The ever constant activity of the activist in their efforts to petition this, reform that, vote, educate the masses, and always with the guidance of them and others as experts, perpetuate the logic of alienation. Theirs is a relationship managed and on the terms of the state, whose goal is always the maintenance of dominance by whatever means. And while they may have good intentions in their reactions to an always expanding set of outrageous issues, the many contradictions within capitalist social relations, they merely assimilate themselves into the disease from which no cure can be found within. To the extent that they adopt and perpetuate this ideology, they spread disease.

This disease is the same disease we've been building for thousands of years, dead yet alive in its spread of social decomposition and society as prison. It is the corpse of our social relations, conditioning the reproduction of the expert, hierarchy, and class division. This corpse in the mouth of the activist vomits out not only how life should be lived, but also how it should change, effectively changing nothing.

Always there is that feeling of unreality, estrangement, otherness, that stinking fucking smell underneath the stairs of our everyday lives.

To the pathetic calls for unity, mediation, compromise, restraint in our discourse with our conditions, our reply is "we'd rather not."

Our conditions are a social war.

Our social war is discourse.


Anonymous said...

I don't get it. On the one hand you call for the kind of false opposition demonstrated at the RNC. On the other hand you call for insurrectionary tactics and social war.

Maybe these concepts have become buzz words among radically posturing anarchists but to me they tend to have specific meanings. They relate to the ways in which we might be able to organize our activity in direct ways to resist the forces of capitalism and intervene in it's constant restructuring of the world around us. They have little to do with the anarcho-assclownism demonstrated at mass demo's by a largely irrelevant subculture.
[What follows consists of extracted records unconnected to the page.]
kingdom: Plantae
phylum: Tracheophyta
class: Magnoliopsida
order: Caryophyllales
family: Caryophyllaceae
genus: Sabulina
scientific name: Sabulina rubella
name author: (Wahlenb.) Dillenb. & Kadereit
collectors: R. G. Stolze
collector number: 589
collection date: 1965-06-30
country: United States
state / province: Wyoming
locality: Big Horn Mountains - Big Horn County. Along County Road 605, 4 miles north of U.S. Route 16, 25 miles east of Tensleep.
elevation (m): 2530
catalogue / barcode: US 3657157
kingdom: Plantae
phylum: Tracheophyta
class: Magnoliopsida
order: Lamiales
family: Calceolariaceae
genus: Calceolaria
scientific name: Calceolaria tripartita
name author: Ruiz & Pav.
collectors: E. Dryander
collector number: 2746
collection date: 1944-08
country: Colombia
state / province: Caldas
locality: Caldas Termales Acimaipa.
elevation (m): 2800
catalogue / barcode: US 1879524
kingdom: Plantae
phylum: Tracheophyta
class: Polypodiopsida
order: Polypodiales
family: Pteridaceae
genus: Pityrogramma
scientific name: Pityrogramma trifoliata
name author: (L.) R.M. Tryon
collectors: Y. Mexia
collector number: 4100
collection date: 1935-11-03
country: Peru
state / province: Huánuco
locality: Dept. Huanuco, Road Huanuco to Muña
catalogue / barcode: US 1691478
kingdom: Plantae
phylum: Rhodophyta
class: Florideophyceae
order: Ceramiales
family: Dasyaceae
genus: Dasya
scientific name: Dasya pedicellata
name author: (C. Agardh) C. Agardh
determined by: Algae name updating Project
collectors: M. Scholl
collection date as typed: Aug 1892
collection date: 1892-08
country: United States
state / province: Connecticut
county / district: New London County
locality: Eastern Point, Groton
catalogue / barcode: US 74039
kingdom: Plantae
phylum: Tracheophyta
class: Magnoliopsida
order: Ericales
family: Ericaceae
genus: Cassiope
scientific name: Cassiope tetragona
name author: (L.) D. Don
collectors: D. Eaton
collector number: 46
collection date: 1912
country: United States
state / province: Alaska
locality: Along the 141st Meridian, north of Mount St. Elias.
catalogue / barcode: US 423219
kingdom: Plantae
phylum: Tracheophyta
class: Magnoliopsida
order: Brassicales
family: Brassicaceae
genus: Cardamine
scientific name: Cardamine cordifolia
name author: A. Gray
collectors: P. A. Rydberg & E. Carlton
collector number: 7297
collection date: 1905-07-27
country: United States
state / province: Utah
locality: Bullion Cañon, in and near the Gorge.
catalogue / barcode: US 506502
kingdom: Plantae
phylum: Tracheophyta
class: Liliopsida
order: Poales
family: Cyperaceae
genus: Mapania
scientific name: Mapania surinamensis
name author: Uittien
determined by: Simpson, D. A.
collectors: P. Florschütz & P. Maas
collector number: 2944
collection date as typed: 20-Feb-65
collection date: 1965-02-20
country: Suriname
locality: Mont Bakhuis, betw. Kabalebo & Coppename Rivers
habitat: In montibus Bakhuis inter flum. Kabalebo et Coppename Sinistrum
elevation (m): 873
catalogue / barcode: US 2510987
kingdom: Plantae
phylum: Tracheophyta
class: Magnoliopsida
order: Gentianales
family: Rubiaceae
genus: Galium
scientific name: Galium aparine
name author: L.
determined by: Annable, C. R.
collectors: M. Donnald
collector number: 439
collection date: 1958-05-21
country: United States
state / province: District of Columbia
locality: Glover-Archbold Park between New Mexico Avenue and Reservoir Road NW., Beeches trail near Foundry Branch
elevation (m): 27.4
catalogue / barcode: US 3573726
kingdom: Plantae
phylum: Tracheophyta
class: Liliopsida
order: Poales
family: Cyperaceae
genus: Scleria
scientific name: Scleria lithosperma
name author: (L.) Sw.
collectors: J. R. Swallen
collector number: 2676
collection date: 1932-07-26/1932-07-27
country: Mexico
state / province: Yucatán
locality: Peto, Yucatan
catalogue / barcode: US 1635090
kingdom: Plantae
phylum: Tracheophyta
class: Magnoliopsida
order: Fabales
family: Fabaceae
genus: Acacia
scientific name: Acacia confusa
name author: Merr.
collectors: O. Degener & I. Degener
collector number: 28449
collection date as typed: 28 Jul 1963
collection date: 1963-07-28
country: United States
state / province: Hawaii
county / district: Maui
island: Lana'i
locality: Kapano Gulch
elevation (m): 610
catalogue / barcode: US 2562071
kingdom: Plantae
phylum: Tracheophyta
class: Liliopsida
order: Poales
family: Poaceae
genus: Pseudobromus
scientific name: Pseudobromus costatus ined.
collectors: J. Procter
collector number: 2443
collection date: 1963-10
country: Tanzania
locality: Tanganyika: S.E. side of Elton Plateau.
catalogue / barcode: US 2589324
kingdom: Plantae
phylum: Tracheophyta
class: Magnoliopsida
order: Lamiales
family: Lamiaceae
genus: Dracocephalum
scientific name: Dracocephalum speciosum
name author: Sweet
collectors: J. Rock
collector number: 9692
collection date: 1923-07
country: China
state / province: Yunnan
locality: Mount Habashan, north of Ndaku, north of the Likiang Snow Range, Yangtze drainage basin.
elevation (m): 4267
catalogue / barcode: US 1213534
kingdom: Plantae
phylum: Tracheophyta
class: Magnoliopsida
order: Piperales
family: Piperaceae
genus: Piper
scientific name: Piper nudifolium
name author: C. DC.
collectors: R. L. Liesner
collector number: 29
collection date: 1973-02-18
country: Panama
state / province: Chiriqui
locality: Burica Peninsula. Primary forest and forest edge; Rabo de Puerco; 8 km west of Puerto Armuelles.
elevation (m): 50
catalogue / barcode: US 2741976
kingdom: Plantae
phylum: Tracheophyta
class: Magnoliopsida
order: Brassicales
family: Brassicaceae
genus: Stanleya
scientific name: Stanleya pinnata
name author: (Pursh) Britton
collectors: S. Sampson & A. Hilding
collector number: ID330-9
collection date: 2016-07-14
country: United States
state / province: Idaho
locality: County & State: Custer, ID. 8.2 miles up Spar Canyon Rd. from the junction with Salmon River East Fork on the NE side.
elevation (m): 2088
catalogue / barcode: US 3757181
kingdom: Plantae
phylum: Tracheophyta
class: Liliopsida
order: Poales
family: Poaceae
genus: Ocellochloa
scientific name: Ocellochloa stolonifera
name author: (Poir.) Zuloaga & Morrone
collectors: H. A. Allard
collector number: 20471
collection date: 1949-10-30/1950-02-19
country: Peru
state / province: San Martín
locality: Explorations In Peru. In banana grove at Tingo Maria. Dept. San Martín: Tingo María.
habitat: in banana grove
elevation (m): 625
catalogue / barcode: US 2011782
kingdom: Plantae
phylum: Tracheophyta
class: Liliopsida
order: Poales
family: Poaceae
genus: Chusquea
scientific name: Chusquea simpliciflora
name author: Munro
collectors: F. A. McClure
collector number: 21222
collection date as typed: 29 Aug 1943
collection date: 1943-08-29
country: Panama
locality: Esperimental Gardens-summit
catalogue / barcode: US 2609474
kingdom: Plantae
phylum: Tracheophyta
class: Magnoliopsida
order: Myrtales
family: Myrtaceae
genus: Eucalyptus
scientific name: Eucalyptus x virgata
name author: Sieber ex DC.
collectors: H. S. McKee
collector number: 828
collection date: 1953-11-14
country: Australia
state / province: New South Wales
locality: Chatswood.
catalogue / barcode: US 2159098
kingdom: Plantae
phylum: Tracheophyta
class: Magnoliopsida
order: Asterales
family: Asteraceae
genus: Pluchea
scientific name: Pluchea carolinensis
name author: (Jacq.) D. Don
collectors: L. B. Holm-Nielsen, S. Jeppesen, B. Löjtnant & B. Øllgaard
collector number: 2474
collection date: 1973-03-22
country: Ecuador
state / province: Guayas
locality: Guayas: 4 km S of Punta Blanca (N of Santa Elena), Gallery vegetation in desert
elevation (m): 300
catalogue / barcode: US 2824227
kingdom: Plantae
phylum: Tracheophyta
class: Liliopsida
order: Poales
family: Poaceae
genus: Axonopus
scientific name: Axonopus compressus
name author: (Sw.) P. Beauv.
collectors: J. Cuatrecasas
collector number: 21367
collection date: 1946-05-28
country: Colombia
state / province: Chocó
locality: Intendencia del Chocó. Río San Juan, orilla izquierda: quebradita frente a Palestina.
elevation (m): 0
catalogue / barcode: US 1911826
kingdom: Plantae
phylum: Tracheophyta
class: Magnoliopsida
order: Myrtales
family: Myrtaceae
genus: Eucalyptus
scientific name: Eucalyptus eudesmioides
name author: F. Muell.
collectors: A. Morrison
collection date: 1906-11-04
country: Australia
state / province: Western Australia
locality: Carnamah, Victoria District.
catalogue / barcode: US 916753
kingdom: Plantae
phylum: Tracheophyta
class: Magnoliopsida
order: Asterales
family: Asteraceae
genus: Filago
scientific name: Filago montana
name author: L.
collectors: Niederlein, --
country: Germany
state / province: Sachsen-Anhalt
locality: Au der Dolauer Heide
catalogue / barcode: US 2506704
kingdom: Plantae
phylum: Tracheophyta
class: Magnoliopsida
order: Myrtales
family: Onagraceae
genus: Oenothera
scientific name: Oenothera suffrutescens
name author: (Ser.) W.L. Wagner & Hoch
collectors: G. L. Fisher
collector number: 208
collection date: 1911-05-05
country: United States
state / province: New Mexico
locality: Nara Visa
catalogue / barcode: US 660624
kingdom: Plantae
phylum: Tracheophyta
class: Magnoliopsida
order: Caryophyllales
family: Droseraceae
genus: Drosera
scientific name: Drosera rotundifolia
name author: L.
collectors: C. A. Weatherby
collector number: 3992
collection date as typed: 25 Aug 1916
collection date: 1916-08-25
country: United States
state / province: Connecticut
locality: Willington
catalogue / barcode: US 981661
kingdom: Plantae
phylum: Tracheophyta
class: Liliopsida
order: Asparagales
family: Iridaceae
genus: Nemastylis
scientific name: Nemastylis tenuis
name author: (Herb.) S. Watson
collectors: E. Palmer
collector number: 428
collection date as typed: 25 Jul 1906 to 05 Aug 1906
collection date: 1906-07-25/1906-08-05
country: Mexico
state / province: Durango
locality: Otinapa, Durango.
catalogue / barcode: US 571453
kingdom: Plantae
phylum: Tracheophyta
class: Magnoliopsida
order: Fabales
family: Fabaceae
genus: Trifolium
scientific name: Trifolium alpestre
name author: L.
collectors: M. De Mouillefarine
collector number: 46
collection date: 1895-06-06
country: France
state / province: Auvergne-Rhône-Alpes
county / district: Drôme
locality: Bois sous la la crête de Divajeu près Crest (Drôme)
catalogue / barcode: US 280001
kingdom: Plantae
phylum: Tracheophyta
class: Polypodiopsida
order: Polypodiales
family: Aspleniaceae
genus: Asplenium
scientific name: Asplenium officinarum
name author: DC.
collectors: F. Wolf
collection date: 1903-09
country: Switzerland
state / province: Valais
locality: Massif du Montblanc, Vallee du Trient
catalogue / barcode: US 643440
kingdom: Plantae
Practically speaking insurrectional organizational strategies revolve around a nuclei organization to frame and provide some logistical support for struggle. While participants who might be disenfranchised from other forms of political participation carry out a struggle that can reach far and wide among different groups of people identifying around a common struggle. In the U.S. for some reason insurrectional often just means having a confirmation bias that distorts the meaning behind any violence to support some bizarre, confused, and irrelevant politics.

Criminal Anarchy said...

I think there is a sizeable (perhaps also in your view confused) collection of anarchists that don't believe in the dichotomy between summits and insurrectionary tactics.

That is, with what strength can we currently intervene? How do we find each other? No one is saying summits are the only way to do this, but some of us do see possibilities.

Insurrectionalism as developed in Italy was the result of experimentation in struggle. The US hasn't seen a lot of experimentation, and anarchism as a movement has been dominated by the Left and Leftist ideology. But finally all those years of insurrectionalists printing tons of zines has paid off -- the recent spread of insurrectionalism (if only in packaging) is the result of a slow development and consideration of these ideas, and the form it takes is due to its youthfulness and weakness -- as said in Wrecking You:

We were there this time because we do not yet have the force to manifest such conflict outside of the context of mass mobilizations.

Anonymous said...

I'd hope so... Recuperation and misdirection are serious issues even from the inception.